/modular-form-activation

PyTorch activation functions inspired by classical modular forms, featuring Dedekind eta function

Primary LanguagePython

Modular Form Activation

This project explores using unusual activation functions in neural networks, specifically those derived from modular forms. In particular, we focus on the Dedekind eta function as an activation function.

Dedekind Eta Function as Activation Function

The Dedekind eta function is a modular form defined on the complex upper half-plane with significant applications in number theory and theoretical physics. It is defined as:

$$ \eta(\tau) = e^{\pi i \tau / 12} \prod_{n=1}^\infty \left( 1 - e^{2\pi i n \tau} \right) $$

where $\tau$ is a complex number with a positive imaginary part.

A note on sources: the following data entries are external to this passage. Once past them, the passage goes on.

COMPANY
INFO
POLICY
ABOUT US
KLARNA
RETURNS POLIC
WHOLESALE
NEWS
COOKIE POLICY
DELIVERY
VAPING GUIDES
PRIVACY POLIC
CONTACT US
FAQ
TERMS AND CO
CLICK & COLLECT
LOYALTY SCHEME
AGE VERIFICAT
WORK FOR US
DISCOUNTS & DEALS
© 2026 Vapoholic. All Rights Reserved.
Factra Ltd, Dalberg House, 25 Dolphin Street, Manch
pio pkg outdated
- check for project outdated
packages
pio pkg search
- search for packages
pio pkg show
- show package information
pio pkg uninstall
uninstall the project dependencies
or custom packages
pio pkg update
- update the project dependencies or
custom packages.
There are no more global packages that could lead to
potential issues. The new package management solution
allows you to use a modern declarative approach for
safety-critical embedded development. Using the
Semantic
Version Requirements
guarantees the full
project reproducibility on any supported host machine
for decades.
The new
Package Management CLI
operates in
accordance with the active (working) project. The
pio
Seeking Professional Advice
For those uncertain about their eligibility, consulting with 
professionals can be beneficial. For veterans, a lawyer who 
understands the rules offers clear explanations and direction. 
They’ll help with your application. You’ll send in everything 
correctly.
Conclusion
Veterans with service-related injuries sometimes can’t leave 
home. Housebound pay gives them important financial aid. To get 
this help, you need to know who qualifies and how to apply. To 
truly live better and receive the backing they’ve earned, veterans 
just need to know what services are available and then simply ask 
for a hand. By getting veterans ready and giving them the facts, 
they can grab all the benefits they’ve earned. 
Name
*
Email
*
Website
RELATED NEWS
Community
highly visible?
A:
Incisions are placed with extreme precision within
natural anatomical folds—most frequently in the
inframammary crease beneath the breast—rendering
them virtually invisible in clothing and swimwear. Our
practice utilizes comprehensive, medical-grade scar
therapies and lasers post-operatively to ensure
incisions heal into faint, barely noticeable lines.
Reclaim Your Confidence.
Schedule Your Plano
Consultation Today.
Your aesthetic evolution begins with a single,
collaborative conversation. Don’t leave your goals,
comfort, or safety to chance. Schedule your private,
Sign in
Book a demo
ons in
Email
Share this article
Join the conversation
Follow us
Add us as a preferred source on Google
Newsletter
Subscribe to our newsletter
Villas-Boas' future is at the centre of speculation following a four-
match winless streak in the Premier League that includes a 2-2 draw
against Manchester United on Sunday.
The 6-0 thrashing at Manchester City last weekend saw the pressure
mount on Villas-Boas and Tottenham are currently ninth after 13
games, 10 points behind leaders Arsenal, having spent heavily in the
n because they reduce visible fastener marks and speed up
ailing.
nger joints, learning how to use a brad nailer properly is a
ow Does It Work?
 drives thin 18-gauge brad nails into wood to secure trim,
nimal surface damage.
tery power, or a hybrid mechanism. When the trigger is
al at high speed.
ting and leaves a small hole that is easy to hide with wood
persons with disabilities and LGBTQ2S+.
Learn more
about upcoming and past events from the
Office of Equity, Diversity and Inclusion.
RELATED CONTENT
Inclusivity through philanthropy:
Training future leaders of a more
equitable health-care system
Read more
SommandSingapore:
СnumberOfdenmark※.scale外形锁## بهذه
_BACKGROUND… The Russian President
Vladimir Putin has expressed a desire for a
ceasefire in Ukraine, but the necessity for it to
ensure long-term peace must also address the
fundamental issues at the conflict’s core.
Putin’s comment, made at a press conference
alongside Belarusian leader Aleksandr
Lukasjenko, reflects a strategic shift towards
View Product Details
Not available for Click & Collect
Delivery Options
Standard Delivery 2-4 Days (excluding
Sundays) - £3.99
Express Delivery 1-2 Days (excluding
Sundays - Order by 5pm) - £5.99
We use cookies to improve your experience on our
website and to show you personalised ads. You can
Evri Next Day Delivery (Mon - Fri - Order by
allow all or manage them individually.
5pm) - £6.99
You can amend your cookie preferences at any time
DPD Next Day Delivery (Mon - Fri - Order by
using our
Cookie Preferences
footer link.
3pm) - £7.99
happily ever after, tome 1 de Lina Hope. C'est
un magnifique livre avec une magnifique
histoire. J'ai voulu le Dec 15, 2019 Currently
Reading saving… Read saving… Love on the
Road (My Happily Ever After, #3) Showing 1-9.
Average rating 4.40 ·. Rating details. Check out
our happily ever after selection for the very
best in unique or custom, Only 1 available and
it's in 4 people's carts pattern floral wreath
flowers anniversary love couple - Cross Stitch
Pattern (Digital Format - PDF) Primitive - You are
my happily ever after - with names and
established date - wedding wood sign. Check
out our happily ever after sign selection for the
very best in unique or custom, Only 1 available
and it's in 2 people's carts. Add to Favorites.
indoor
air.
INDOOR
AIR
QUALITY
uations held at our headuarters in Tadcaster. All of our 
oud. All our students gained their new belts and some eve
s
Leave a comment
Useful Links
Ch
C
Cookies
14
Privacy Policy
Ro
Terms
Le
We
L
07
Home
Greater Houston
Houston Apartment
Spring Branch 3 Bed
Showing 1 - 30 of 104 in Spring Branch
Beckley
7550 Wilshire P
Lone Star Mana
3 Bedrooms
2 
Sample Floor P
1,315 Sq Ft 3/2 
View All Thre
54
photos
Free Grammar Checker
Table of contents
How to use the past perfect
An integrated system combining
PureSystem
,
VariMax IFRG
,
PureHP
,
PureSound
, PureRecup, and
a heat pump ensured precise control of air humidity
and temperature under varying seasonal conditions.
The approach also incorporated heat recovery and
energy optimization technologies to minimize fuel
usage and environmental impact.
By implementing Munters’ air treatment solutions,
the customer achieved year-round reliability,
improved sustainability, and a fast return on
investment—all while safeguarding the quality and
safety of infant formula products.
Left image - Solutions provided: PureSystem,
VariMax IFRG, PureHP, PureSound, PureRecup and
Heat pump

In this project, we implement the Dedekind eta function using Euler's formula and integrate it as an activation function within neural network architectures.

Implementation Details

We approximate the infinite product in the Dedekind eta function using a finite sum based on Euler's formula:

$$ \eta(\tau) \approx \sum_{n=-N}^{N} e^{\pi i n} , e^{3 \pi i \left( n + \tfrac{1}{6} \right)^2 \tau} $$

where $N$ is the number of terms used in the approximation.

The implementation can be found in the DedekindEta class in the __init__.py file.